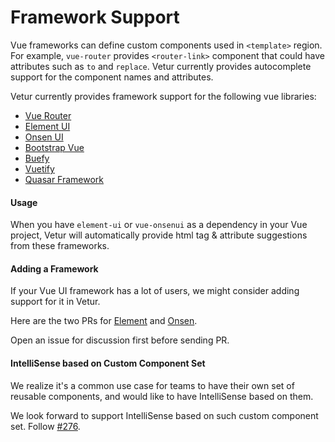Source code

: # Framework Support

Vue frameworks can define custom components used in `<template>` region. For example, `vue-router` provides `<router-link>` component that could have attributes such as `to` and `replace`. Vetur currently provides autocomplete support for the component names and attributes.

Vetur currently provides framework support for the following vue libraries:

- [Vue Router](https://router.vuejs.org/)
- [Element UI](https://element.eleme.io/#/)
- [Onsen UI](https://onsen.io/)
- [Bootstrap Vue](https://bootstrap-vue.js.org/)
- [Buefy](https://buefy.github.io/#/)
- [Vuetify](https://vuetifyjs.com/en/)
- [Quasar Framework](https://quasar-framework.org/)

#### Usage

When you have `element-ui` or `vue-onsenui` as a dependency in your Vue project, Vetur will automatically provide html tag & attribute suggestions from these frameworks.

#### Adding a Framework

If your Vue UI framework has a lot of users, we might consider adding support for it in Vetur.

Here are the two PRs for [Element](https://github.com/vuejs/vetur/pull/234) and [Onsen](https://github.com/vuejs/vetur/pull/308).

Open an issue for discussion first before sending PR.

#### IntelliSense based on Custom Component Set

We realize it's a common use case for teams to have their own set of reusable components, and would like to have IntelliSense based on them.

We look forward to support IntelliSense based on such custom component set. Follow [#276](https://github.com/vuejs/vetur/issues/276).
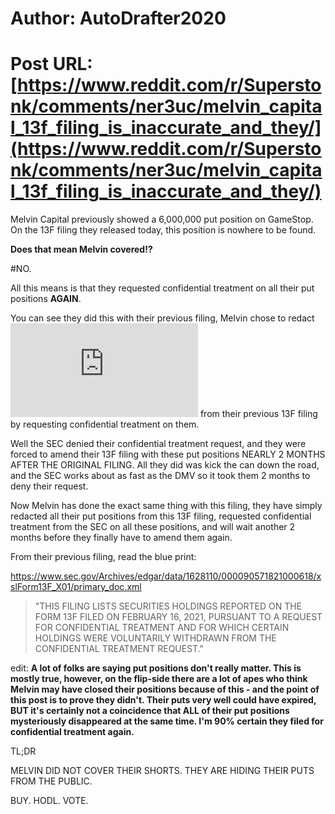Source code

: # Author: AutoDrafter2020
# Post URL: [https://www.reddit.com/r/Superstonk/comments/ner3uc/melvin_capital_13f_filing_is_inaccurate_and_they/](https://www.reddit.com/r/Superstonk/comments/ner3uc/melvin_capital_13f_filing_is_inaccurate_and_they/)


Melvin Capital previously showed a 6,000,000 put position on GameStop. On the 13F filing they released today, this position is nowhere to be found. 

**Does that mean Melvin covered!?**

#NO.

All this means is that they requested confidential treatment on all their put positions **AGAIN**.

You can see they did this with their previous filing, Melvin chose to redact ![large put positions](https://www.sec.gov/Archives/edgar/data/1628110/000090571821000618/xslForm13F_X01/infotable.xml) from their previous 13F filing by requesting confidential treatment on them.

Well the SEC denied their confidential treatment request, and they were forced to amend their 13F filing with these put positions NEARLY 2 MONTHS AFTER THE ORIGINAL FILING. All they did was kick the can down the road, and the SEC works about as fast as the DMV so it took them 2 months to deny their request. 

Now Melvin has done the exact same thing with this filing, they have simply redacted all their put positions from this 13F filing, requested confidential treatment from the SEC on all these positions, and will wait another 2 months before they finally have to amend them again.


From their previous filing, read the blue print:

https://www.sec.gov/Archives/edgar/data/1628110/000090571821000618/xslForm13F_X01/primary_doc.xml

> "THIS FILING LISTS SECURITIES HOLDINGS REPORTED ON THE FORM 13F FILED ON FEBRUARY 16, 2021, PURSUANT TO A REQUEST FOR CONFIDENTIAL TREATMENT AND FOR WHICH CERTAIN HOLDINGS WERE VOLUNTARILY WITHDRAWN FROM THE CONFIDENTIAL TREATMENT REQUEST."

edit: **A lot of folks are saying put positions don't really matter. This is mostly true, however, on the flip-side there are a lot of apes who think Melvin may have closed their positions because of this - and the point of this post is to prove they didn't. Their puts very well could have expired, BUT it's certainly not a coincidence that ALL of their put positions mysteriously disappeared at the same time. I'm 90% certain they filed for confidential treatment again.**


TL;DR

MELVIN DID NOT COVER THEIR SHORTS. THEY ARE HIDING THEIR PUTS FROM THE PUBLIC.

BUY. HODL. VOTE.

--

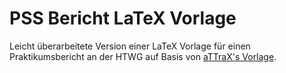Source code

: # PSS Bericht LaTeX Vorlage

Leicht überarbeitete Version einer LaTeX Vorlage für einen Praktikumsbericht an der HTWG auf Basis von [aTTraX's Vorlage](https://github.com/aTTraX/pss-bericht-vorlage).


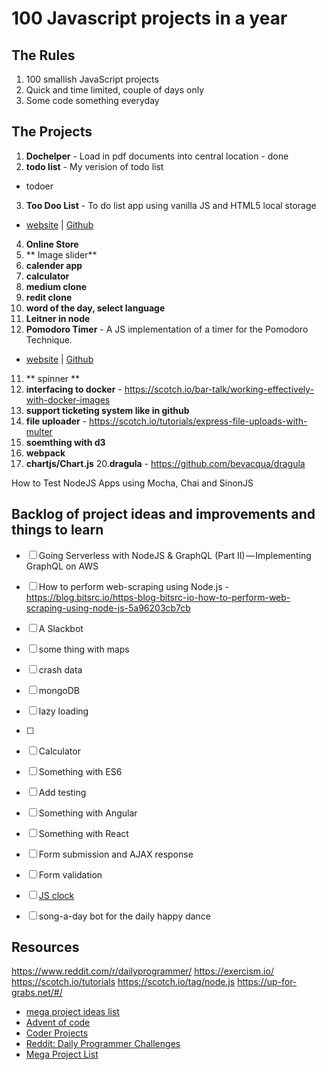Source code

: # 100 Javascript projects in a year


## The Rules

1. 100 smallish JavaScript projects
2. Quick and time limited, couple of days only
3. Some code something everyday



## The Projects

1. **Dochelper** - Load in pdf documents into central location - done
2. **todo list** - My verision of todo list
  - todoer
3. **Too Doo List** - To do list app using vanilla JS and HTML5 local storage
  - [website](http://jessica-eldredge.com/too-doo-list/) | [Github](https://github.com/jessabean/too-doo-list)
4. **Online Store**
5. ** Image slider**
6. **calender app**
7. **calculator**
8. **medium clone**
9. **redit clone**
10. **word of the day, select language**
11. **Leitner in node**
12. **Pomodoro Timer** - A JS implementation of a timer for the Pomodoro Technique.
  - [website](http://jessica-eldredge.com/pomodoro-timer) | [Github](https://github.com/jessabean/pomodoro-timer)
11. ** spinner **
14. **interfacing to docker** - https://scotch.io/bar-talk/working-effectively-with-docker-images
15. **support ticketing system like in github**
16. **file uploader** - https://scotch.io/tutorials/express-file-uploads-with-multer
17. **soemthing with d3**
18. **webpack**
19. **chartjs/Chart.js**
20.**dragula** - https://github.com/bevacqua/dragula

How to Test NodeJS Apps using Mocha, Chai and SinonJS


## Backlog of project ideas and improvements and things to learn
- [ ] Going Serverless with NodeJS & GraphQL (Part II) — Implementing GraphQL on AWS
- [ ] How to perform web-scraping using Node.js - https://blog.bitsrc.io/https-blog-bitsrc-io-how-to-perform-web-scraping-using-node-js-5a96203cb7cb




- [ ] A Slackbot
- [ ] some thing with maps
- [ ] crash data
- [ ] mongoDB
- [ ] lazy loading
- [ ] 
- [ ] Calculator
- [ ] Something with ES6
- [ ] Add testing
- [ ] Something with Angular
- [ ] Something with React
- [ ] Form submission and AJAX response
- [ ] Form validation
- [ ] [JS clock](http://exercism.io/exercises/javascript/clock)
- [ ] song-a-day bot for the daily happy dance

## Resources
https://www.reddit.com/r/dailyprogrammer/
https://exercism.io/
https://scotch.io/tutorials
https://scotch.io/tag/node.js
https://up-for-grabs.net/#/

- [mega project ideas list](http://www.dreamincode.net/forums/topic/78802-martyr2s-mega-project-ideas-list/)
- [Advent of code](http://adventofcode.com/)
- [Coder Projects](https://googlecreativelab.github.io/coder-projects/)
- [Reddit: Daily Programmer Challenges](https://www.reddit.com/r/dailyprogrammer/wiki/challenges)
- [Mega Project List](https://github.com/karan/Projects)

ASSIGNED TASK = Output should match, line for line, the stretch of the material above from the line holding "20.**dragula** - https://github.com/bevacqua/dragula" through the line holding "- [ ] Going".

RESULT =
20.**dragula** - https://github.com/bevacqua/dragula

How to Test NodeJS Apps using Mocha, Chai and SinonJS


## Backlog of project ideas and improvements and things to learn
- [ ] Going Serverless with NodeJS & GraphQL (Part II) — Implementing GraphQL on AWS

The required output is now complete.